Tourism scores from Aussie dollar tailspin

11.Tourism scores from Aussie dollar tailspin

Lucy Hughes Jones
(Australian Associated Press)

As the dollar goes down, the fortunes of the Australian tourism industry are going up.

Commonwealth Bank economist Gareth Aird says the tumbling Australian currency is enticing tourists from home and abroad, helping the economy to rebalance and stimulate growth in non-mining sectors.

He says the Aussie has fallen by around a quarter of its value against the greenback since mid-2014.

Over that same period, growth in the number of people flying into Australia has outpaced growth in the number of departures.

“Arrivals have lifted, departures growth has slowed and the monthly tourism trade balance is in surplus territory,” he said.

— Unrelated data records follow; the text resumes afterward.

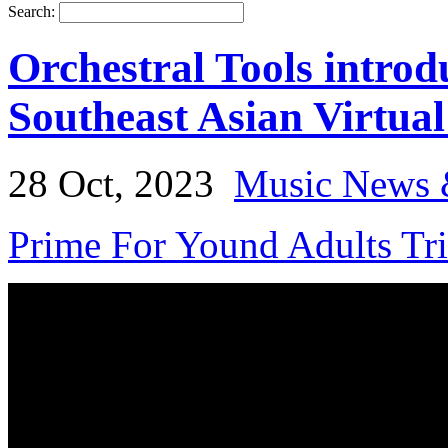
Search:
Orchestral Tools intro
Southeast Asian Virtual
28 Oct, 2023
Music News 
Prime For Yound Adults Tr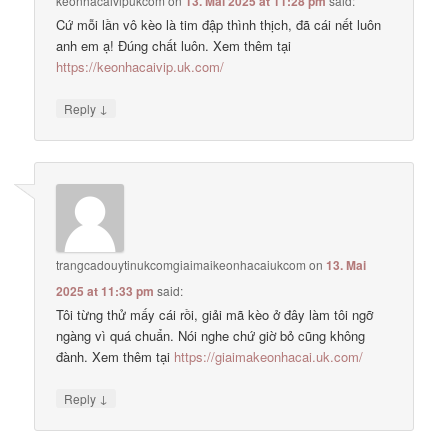
keonhacaivipukcom
on
13. Mai 2025 at 11:28 pm
said:
Cứ mỗi lần vô kèo là tim đập thình thịch, đã cái nết luôn
anh em ạ! Đúng chất luôn. Xem thêm tại
https://keonhacaivip.uk.com/
↓
Reply
trangcadouytinukcomgiaimaikeonhacaiukcom
on
13. Mai
2025 at 11:33 pm
said:
Tôi từng thử mấy cái rồi, giải mã kèo ở đây làm tôi ngỡ
ngàng vì quá chuẩn. Nói nghe chứ giờ bỏ cũng không
đành. Xem thêm tại
https://giaimakeonhacai.uk.com/
↓
Reply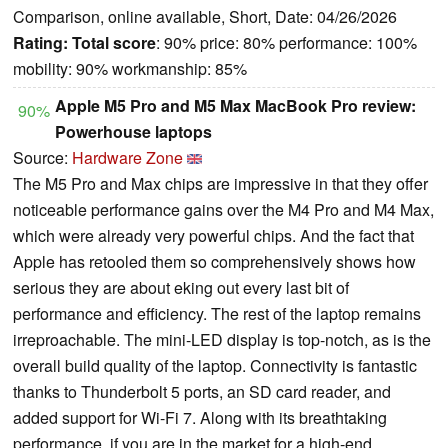
Comparison, online available, Short, Date: 04/26/2026
Rating:
Total score
: 90% price: 80% performance: 100%
mobility: 90% workmanship: 85%
Apple M5 Pro and M5 Max MacBook Pro review:
90%
Powerhouse laptops
Source:
Hardware Zone
The M5 Pro and Max chips are impressive in that they offer
noticeable performance gains over the M4 Pro and M4 Max,
which were already very powerful chips. And the fact that
Apple has retooled them so comprehensively shows how
serious they are about eking out every last bit of
performance and efficiency. The rest of the laptop remains
irreproachable. The mini-LED display is top-notch, as is the
overall build quality of the laptop. Connectivity is fantastic
thanks to Thunderbolt 5 ports, an SD card reader, and
added support for Wi-Fi 7. Along with its breathtaking
performance, if you are in the market for a high-end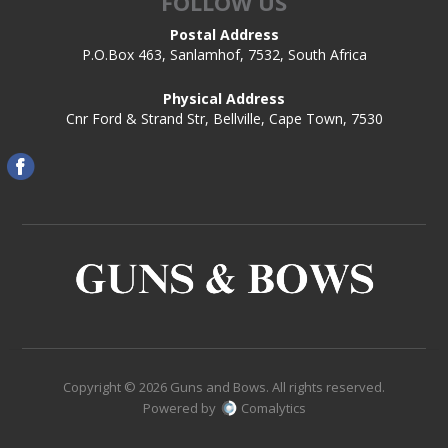
FOLLOW US
Postal Address
P.O.Box 463, Sanlamhof, 7532, South Africa
Physical Address
Cnr Ford & Strand Str, Bellville, Cape Town, 7530
Copyright © 2026 Guns and Bows. All rights reserved.
Powered by
Comalytics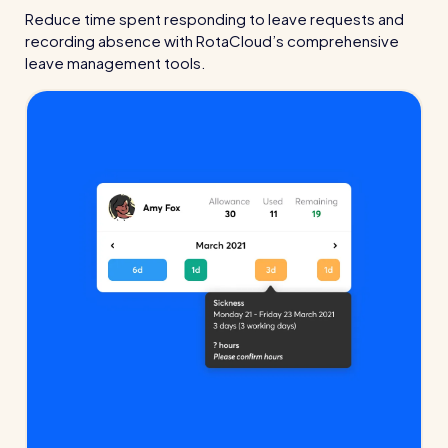
Read all customer stories
Reduce time spent responding to leave requests and
recording absence with RotaCloud’s comprehensive
leave management tools.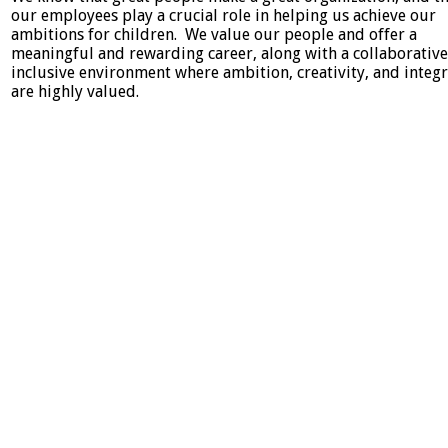
our employees play a crucial role in helping us achieve our
ambitions for children. We value our people and offer a
meaningful and rewarding career, along with a collaborativ
inclusive environment where ambition, creativity, and integr
are highly valued.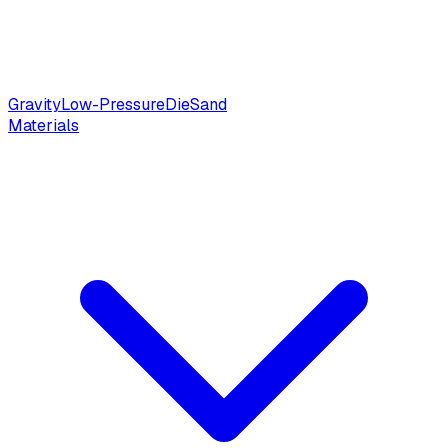
Gravity
Low-Pressure
Die
Sand
Materials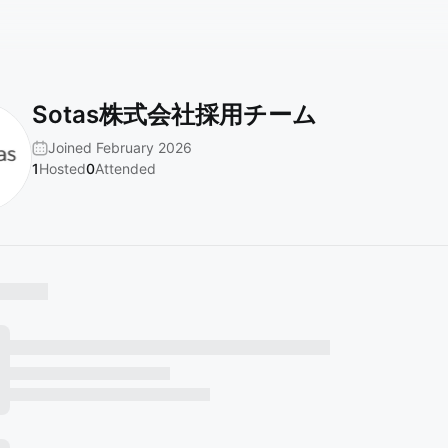
Sotas株式会社採用チーム
Joined February 2026
1
Hosted
0
Attended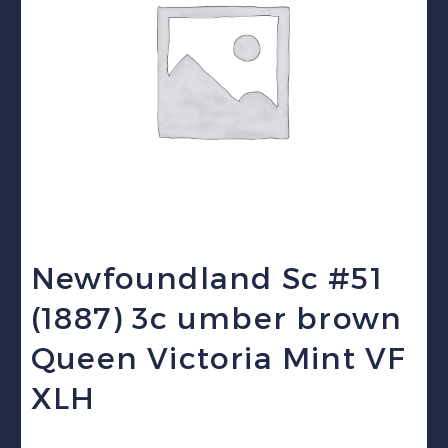
Newfoundland Sc #51
(1887) 3c umber brown
Queen Victoria Mint VF
XLH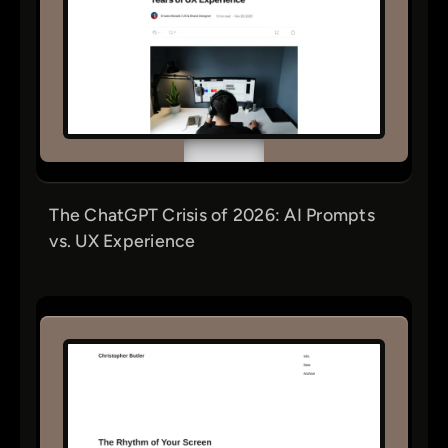
The ChatGPT Crisis of 2026: AI Prompts
vs. UX Experience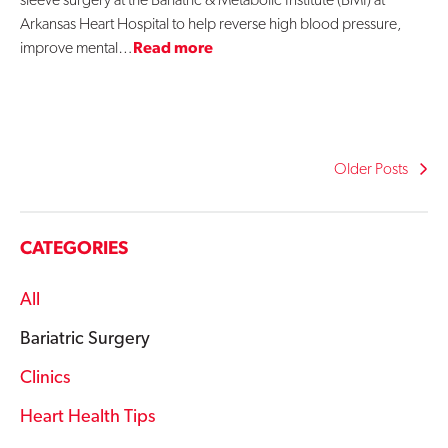
Arkansas Heart Hospital to help reverse high blood pressure,
improve mental…
Read more
Older Posts
CATEGORIES
All
Bariatric Surgery
Clinics
Heart Health Tips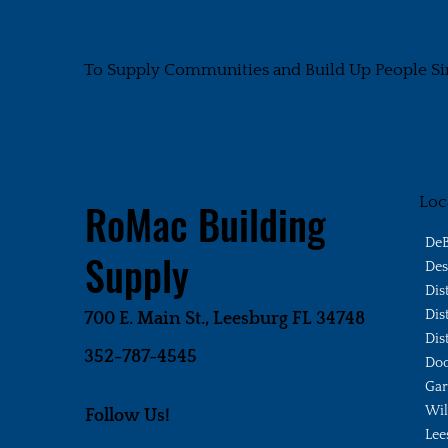
To Supply Communities and Build Up People Si
Loc
RoMac Building
DeB
Supply
Des
Dis
Dis
700 E. Main St., Leesburg FL 34748
Dis
352-787-4545
Doo
Gar
Wi
Follow Us!
Lee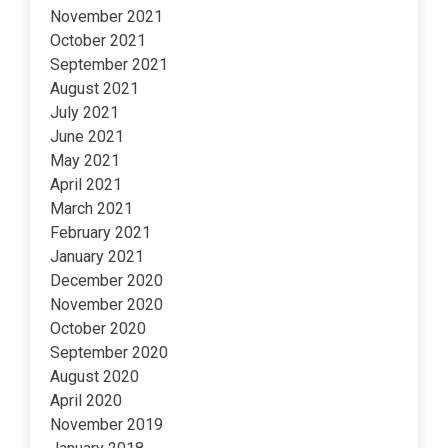
November 2021
October 2021
September 2021
August 2021
July 2021
June 2021
May 2021
April 2021
March 2021
February 2021
January 2021
December 2020
November 2020
October 2020
September 2020
August 2020
April 2020
November 2019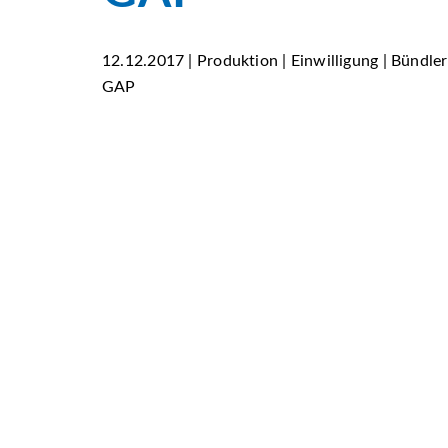
12.12.2017 | Produktion | Einwilligung | Bündle
GAP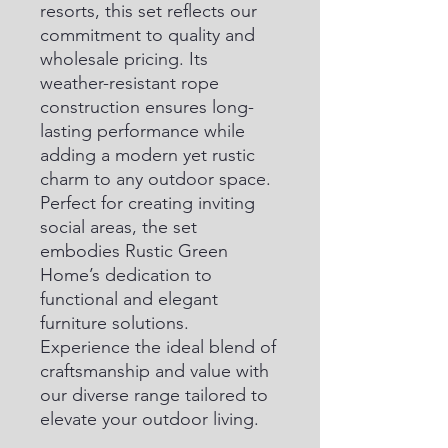
resorts, this set reflects our 
commitment to quality and 
wholesale pricing. Its 
weather-resistant rope 
construction ensures long-
lasting performance while 
adding a modern yet rustic 
charm to any outdoor space. 
Perfect for creating inviting 
social areas, the set 
embodies Rustic Green 
Home’s dedication to 
functional and elegant 
furniture solutions. 
Experience the ideal blend of 
craftsmanship and value with 
our diverse range tailored to 
elevate your outdoor living.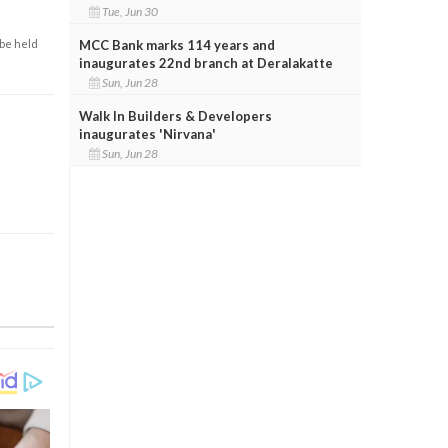
Tue, Jun 30
MCC Bank marks 114 years and
 be held
inaugurates 22nd branch at Deralakatte
Sun, Jun 28
Walk In Builders & Developers
inaugurates 'Nirvana'
Sun, Jun 28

A lower Aussie not only makes it cheaper for foreigners to visit Australia but also makes staycations for locals more attractive, as our hard-earned cash doesn’t go as far overseas.

Mr Aird said discounting New Zealand, the bulk of Australia’s international visitors come from China, with shot-term arrivals increasing more than 21 per cent in 2014/15 compared to the previous year.

He predicts one million Chinese residents to holiday Down Under in 2016 as household incomes rise.

But the number of holidaymakers from the UK and US are also tipped to increase as their economies recover and currencies strengthen.

As Australia’s third largest export – the tourism industry is bigger than the agriculture sector – and brought in $43.4 billion in 2013/14.

It also employs around half a million workers, which represents a significant 4.6 per cent of the total workforce.

It’s the nation’s largest services export as the services sector becomes a major economic driver of growth following the mining investment slowdown.

And while all regions will cash in from the influx of travellers, states most geared to tourism like NSW and Queensland will benefit the most.

“The Barrier Reef has been a major drawcard for international tourists while Sydney Harbour is one of Australia’s iconic places,” Mr Aird said.

“Since the Australian dollar started heading lower, real spending on hotels, restaurants and cafes has lifted considerably.”

He said robust growth in Queensland’s tourism industry is working to offset local job losses associated with the resources downturn.

CBA expects the Aussie dollar to drift lower during the next 12 months and, as a result, the tourism industry’s contribution to growth is set to rise in the next couple of years.